That said having to unpack the .zip's and then serve the files, given the sheer size involved, can be problematic.
No doubt your plan was to add a HTTP server component to serve the archives at some point, but since one was not yet available and to meet my own needs, I've created a project to serve the content from the zip file collections, over HTTP, directly without extraction.
It's still very much under development so if anyone is interested in using this it would be great to receive feedback and issues for bugs/problems encountered.
Hopefully by providing an existing CT client compatible HTTP interface into the zips it will also encourage/allow people to continue seeding, particularly for archive's that are too large for the IA to host as you mentioned on another thread recently?
Rationale:
1. No duplicate storage required, e.g. no need to unzip 10+TB of zip files only to wind up with ~25+TB (guesstimate) of disk utilisation
2. Serve static tiled log archives via HTTP interface that existing CT client code already uses with large log sets *without* having to add and maintain code to enable tile/etc extraction from zip files.
3. Helps enable development and testing of client code offline/in isolation with multiple large logs with minimal storage requirements
The PoC in the GitHub repo:
2. Automatically serves the log archives via HTTP after discovering matching folder names (ct_\* by default as from torrents) with at minimum a 000.zip file that has a valid structure and retrievable checkpoint and log.v3.json files from within 000.zip
3. Automatically generates and publishes /logs.v3.json describing all valid logs that it has found available so far.

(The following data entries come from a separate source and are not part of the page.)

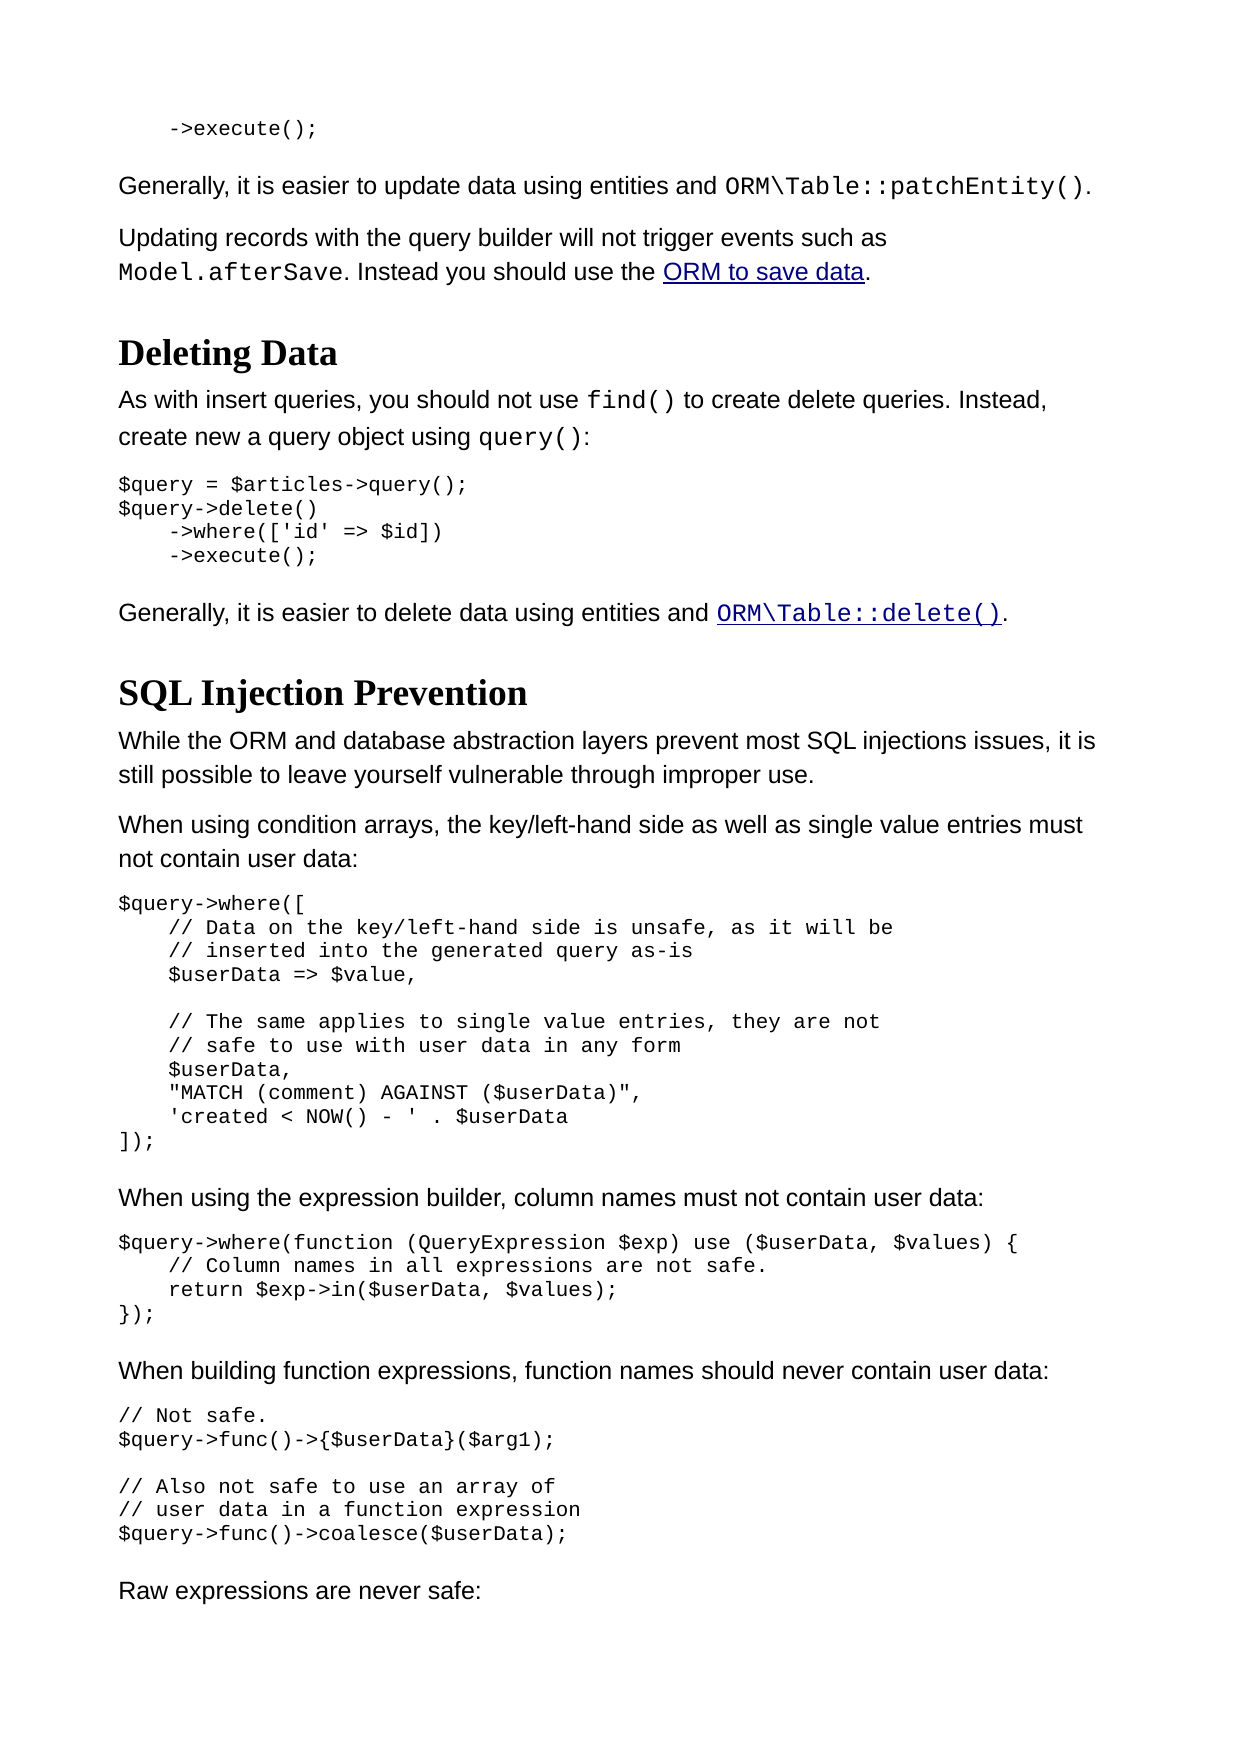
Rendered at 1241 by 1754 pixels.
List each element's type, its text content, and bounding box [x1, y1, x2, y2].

subtitle Deleting Data [118, 330, 1122, 373]
text // Not safe. [118, 1405, 1122, 1428]
text $query->func()->coalesce($userData); [118, 1523, 1122, 1547]
text When using the expression builder, column names must not contain user data: [118, 1183, 1122, 1211]
text While the ORM and database abstraction layers prevent most SQL injections issues, it is still possible to leave yourself vulnerable through improper use. [118, 726, 1122, 789]
text // The same applies to single value entries, they are not [118, 1011, 1122, 1035]
text ]); [118, 1129, 1122, 1153]
text $userData => $value, [118, 964, 1122, 988]
text // Also not safe to use an array of [118, 1476, 1122, 1499]
text Generally, it is easier to delete data using entities and ORM\Table::delete(). [118, 598, 1122, 629]
text $query->func()->{$userData}($arg1); [118, 1428, 1122, 1452]
text ->where(['id' => $id]) [118, 521, 1122, 545]
text $query->delete() [118, 497, 1122, 521]
text $query = $articles->query(); [118, 474, 1122, 497]
text // Column names in all expressions are not safe. [118, 1255, 1122, 1279]
text return $exp->in($userData, $values); [118, 1279, 1122, 1303]
text When using condition arrays, the key/left-hand side as well as single value entries must not contain user data: [118, 809, 1122, 873]
text When building function expressions, function names should never contain user data: [118, 1356, 1122, 1384]
text As with insert queries, you should not use find() to create delete queries. Instead, create new a query object using query(): [118, 386, 1122, 453]
text ->execute(); [118, 545, 1122, 568]
text "MATCH (comment) AGAINST ($userData)", [118, 1082, 1122, 1106]
text $userData, [118, 1059, 1122, 1082]
text Updating records with the query builder will not trigger events such as Model.afterSave. Instead you should use the ORM to save data. [118, 223, 1122, 288]
text // inserted into the generated query as-is [118, 940, 1122, 964]
text // safe to use with user data in any form [118, 1035, 1122, 1059]
text $query->where([ [118, 893, 1122, 917]
text ->execute(); [118, 118, 1122, 142]
text Generally, it is easier to update data using entities and ORM\Table::patchEntity(). [118, 171, 1122, 202]
text }); [118, 1303, 1122, 1326]
subtitle SQL Injection Prevention [118, 670, 1122, 713]
text // user data in a function expression [118, 1499, 1122, 1523]
text 'created < NOW() - ' . $userData [118, 1106, 1122, 1129]
text // Data on the key/left-hand side is unsafe, as it will be [118, 917, 1122, 940]
text $query->where(function (QueryExpression $exp) use ($userData, $values) { [118, 1232, 1122, 1255]
text Raw expressions are never safe: [118, 1576, 1122, 1605]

Periodically discovers and adds new logs that have been downloaded once valid 000.zip is available.
4. Single Go binary in a minimal container
5. Prometheus metrics
6. Optional example headless qBittorrent configuration and container (refer to compose-all.yml) that has been pre-configured with the URL to torrents.rss and auto-download rules to download everything
There's no TLS/HTTPS support in the Go binary so it's just acting as a plaintext HTTP zip content server, with no rate limiting or other features, as it focuses solely on serving up the files from within the zip files as fast as possible.
My thought is that anyone who wants to add HTTPS, caching, rate limiting etc, successful request logging etc; would stick a reverse proxy in front of it to meet whatever their needs actually are.
There's one customisation worth noting.
Given some of the archives lack /issuers/ files the generated /monitor.json includes an extra per log boolean field simply named "has_issuers", this defaults to false but is set to true if ct-archive-serve detects at least one file in 000.zip that starts with "/issuers/".
I was running into issues with my client trying to constantly retrieve CA certs from under /issuers/, to the point it was really killing performance.